StartingBlock Madison Gets Key Investment From American Family

The proposed StartingBlock Madison development project got an important boost today, with the announcement of “significant” financial support from American Family Insurance.

The size of American Family’s investment wasn’t disclosed, as the details are still being finalized, according to a press release.

StartingBlock is part of a high-profile development in downtown Madison, WI, that would house startup accelerator Gener8tor, maker space Sector67, networking group Capital Entrepreneurs, a co-working space, a 1,500-seat performing arts venue, and commercial and retail space, among other features. StartingBlock would take up 50,000 square feet in the 113,000 to 140,000-square-foot building, according to preliminary plans.

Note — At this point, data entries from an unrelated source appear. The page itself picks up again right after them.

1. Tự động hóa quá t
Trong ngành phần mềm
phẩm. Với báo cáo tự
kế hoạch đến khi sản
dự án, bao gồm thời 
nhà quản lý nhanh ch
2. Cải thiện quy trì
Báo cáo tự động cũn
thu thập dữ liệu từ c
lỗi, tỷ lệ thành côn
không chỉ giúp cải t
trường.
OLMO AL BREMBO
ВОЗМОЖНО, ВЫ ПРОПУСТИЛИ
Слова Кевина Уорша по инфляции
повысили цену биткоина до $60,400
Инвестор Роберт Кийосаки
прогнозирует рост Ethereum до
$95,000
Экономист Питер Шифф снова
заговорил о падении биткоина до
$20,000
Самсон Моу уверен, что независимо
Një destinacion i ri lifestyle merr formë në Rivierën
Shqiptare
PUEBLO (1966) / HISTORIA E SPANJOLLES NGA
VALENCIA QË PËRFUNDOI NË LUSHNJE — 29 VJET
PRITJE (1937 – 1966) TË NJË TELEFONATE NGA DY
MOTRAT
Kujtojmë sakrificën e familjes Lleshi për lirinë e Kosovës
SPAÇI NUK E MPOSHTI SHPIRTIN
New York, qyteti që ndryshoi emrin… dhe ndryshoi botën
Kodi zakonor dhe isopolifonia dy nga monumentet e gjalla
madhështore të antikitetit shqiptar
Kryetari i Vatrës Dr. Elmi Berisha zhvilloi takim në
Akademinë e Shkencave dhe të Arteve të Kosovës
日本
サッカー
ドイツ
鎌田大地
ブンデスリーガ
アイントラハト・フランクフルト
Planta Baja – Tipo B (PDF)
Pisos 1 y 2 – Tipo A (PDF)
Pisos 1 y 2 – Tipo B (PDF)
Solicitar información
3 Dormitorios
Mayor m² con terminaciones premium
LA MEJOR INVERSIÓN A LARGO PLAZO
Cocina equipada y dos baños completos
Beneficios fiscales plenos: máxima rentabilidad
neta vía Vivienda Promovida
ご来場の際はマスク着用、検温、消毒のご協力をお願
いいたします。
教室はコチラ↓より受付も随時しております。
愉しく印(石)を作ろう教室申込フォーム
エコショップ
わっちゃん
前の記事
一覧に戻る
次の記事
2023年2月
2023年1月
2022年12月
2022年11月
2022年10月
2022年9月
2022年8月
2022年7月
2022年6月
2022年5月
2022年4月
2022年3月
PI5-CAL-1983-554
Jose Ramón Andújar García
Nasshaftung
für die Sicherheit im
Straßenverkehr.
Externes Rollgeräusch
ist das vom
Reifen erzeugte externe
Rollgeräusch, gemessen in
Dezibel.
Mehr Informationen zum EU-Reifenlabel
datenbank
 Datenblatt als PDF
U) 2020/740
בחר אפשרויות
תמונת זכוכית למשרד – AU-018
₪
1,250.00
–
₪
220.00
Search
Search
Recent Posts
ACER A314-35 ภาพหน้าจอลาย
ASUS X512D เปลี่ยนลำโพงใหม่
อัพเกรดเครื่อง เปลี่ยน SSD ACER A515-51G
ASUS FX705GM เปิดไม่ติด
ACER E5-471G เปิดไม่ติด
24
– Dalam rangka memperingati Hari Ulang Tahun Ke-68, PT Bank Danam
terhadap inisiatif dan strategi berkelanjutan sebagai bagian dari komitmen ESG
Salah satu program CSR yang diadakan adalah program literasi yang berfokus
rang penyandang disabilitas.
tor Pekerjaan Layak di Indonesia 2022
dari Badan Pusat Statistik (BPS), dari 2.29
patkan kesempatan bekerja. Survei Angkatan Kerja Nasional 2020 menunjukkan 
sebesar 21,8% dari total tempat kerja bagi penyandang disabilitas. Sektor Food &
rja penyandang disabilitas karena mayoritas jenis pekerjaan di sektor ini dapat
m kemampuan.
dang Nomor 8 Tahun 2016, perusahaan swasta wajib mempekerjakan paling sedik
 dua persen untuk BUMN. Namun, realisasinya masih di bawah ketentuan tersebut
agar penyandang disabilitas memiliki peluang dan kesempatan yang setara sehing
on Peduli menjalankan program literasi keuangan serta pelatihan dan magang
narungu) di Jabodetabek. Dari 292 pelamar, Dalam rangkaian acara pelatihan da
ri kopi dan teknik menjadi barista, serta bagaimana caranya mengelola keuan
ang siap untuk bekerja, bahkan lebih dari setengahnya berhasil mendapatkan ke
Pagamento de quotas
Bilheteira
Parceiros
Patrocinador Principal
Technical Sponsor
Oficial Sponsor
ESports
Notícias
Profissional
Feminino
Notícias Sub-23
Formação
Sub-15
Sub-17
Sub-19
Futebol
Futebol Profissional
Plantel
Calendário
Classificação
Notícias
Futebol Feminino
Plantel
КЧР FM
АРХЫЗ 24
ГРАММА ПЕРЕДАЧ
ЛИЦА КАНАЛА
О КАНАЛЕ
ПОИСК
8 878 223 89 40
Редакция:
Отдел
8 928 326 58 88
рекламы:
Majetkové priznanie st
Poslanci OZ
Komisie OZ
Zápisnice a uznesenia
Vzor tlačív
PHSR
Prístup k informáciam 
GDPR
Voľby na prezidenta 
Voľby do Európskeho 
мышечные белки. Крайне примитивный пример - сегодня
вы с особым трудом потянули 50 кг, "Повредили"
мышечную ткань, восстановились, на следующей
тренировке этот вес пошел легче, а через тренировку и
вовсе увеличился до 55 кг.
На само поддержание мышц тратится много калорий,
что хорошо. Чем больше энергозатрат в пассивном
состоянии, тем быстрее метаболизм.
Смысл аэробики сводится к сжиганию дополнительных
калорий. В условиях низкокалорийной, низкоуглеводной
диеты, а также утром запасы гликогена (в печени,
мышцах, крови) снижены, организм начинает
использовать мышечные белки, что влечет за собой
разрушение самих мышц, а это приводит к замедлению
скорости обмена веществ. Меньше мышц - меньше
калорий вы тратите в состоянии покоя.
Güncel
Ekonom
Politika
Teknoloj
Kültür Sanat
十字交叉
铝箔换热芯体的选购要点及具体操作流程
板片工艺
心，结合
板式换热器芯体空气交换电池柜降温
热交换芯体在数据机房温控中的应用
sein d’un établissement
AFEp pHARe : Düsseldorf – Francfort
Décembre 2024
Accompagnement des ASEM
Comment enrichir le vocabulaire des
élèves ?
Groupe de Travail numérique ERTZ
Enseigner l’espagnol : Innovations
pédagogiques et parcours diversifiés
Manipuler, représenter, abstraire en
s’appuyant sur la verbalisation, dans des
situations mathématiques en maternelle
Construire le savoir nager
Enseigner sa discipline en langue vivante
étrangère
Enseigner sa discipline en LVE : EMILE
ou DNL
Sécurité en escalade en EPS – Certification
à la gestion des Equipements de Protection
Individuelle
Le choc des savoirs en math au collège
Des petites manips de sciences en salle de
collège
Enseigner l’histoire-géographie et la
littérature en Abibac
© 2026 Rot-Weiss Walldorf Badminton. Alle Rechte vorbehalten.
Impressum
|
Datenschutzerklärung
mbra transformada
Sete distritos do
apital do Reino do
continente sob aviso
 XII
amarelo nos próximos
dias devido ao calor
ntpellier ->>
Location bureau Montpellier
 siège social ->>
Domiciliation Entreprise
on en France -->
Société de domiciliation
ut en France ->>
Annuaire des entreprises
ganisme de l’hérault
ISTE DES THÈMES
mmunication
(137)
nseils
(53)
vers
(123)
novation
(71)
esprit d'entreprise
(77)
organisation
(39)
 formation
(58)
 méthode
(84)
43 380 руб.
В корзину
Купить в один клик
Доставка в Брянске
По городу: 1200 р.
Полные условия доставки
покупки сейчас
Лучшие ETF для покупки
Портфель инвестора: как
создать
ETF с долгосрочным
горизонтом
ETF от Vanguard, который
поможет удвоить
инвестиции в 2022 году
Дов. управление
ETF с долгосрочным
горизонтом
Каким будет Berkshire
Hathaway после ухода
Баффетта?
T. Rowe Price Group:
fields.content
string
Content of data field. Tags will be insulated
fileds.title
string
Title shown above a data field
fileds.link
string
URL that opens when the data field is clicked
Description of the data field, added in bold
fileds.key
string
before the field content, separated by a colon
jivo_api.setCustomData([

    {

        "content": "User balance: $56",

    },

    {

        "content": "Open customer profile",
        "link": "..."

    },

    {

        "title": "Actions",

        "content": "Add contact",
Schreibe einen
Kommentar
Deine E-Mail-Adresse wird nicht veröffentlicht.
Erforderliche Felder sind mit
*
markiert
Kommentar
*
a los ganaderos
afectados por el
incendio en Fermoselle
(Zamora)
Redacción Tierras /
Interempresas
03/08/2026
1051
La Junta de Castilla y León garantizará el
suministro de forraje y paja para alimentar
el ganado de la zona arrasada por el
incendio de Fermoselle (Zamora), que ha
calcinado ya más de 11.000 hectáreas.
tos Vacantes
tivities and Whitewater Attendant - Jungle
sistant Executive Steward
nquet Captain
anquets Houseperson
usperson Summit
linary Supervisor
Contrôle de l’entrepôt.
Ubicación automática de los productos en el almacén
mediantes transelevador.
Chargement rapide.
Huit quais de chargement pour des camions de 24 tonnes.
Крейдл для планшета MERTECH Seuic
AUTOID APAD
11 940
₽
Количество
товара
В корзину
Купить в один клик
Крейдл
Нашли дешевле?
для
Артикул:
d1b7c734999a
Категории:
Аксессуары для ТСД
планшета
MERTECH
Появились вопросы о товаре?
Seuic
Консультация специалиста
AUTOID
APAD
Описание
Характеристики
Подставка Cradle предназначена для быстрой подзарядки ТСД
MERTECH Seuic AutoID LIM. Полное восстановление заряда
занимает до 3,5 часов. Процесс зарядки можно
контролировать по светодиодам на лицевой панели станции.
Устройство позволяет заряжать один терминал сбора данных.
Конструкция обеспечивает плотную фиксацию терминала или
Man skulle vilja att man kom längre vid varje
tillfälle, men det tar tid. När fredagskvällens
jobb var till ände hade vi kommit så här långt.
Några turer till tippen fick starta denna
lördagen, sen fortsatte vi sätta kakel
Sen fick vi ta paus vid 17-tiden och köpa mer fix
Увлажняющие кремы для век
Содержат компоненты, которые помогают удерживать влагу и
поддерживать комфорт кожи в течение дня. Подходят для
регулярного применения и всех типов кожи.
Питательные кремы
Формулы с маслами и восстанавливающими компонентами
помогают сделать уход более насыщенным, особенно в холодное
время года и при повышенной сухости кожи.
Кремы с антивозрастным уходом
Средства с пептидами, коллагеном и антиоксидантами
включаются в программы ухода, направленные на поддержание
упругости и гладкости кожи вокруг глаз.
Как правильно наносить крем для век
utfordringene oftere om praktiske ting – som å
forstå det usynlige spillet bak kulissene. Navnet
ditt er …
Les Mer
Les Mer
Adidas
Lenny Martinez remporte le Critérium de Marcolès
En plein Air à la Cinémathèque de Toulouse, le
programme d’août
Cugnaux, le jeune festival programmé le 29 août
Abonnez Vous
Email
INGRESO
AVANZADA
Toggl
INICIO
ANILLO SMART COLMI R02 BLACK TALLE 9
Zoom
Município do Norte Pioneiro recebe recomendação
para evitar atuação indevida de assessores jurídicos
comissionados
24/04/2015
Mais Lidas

The intent is to break ground in fall 2015 and open the facility by the end of 2016. But in order to meet that goal, project supporters need to raise untold millions of dollars.

The city of Madison committed $1.5 million toward StartingBlock construction costs in its 2015 budget. The rest will primarily come from private sources, so picking up the commitment from Madison-based American Family is a key step for the project. StartingBlock supporters said they hope that American Family’s investment will help lure other sponsors. StartingBlock could seek another $3 million or so from additional partners.

American Family isn’t a surprising partner for StartingBlock, given the company’s investments in entrepreneurship. It has a venture capital arm that has invested in several Wisconsin startups, and it also sponsors startup accelerators, including Gener8tor and one run by Microsoft. (American Family is also an Xconomy underwriter, but all of our coverage is determined independently by our editors.)

The StartingBlock investment “continues our support of innovation and emerging companies that can benefit our customers and the community,” American Family CEO Jack Salzwedel said in a press release. “The potential of StartingBlock Madison to foster economic growth and job creation in our community is strong and definitely worth pursuing. It will not only help create our region’s next generation of companies, it will develop talented, motivated young people needed by existing employers to innovate in their marketplace.”

StartingBlock intends to host educational programs for young adults and teens interested in engineering, computer sciences, manufacturing, and more, the press release said.

StartingBlock is partly modeled after Chicago co-working space 1871, which says it has helped nurture around 375 digital startups—current and former tenants—that have collectively created more than 1,000 jobs and raised more than $40 million from investors. The center has also become an important place for business education and networking.